Problem details —
Lines holding the string "down" are the ones to copy; find them all in the data.

Raw data —
++++
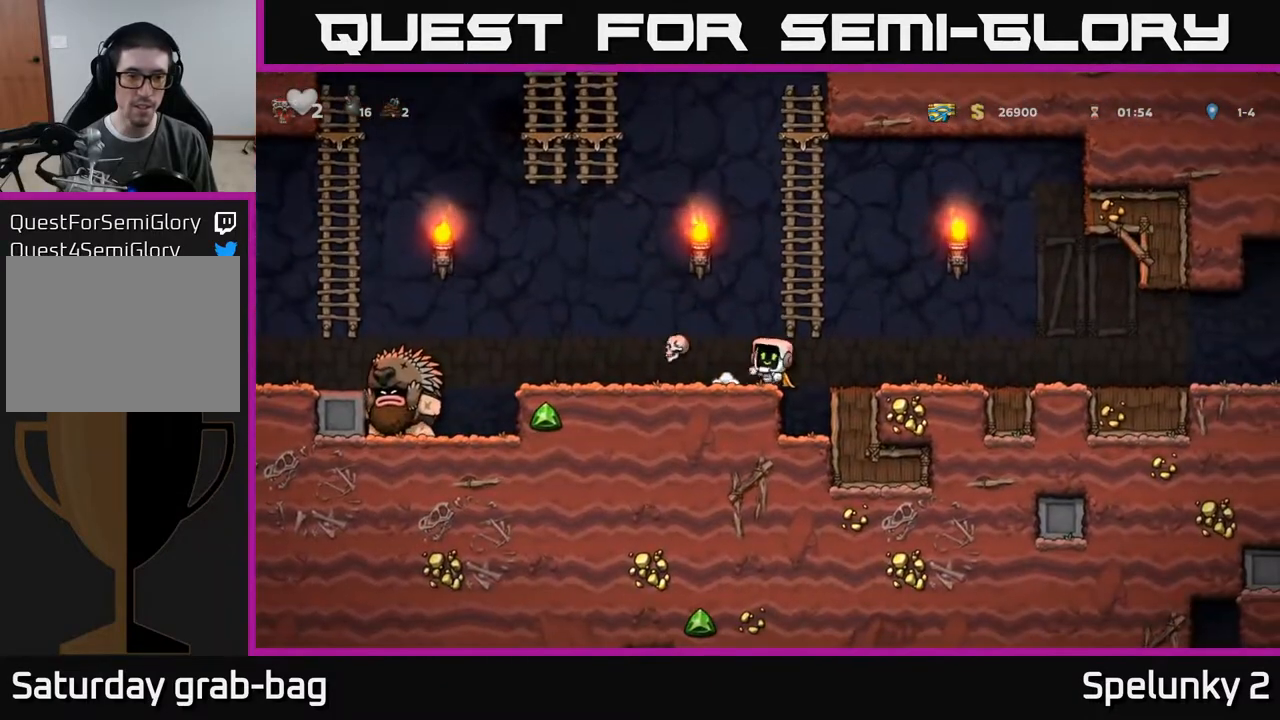
Gameplay with a controller (Xbox layout); each line is a JSON object with the inputs held at the frame after it. "events" lists button and stick changes between this image and that frame as [ms after this image, input, new state], when the widget could be followed in between.
{"buttons": ["DPAD_UP"], "left_stick": "center", "right_stick": "center", "events": [[233, "DPAD_RIGHT", "down"], [250, "A", "down"], [367, "DPAD_RIGHT", "up"], [367, "DPAD_UP", "down"], [417, "A", "up"]]}
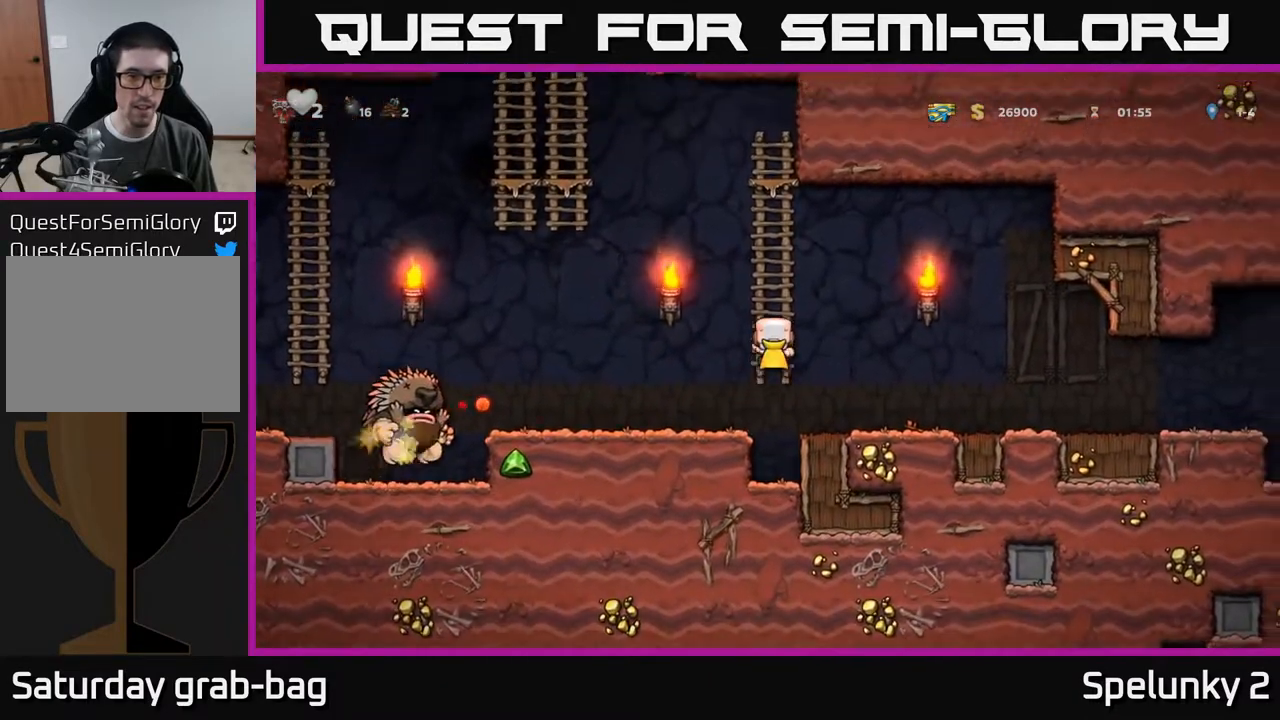
{"buttons": ["A", "DPAD_LEFT"], "left_stick": "center", "right_stick": "center", "events": [[433, "DPAD_LEFT", "down"], [467, "A", "down"], [467, "DPAD_UP", "up"]]}
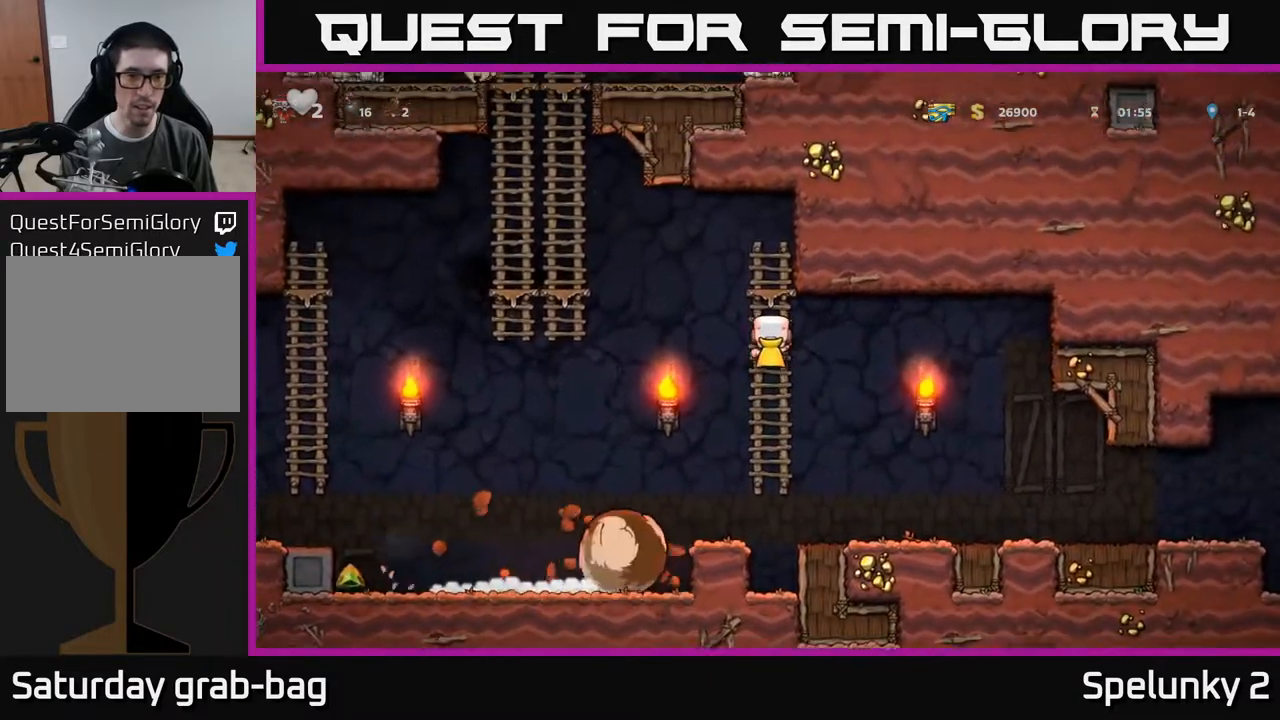
{"buttons": ["DPAD_UP"], "left_stick": "center", "right_stick": "center", "events": [[333, "A", "up"], [383, "DPAD_UP", "down"], [450, "DPAD_LEFT", "up"]]}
++++
Written answer —
{"buttons": ["DPAD_UP"], "left_stick": "center", "right_stick": "center", "events": [[233, "DPAD_RIGHT", "down"], [250, "A", "down"], [367, "DPAD_RIGHT", "up"], [367, "DPAD_UP", "down"], [417, "A", "up"]]}
{"buttons": ["A", "DPAD_LEFT"], "left_stick": "center", "right_stick": "center", "events": [[433, "DPAD_LEFT", "down"], [467, "A", "down"], [467, "DPAD_UP", "up"]]}
{"buttons": ["DPAD_UP"], "left_stick": "center", "right_stick": "center", "events": [[333, "A", "up"], [383, "DPAD_UP", "down"], [450, "DPAD_LEFT", "up"]]}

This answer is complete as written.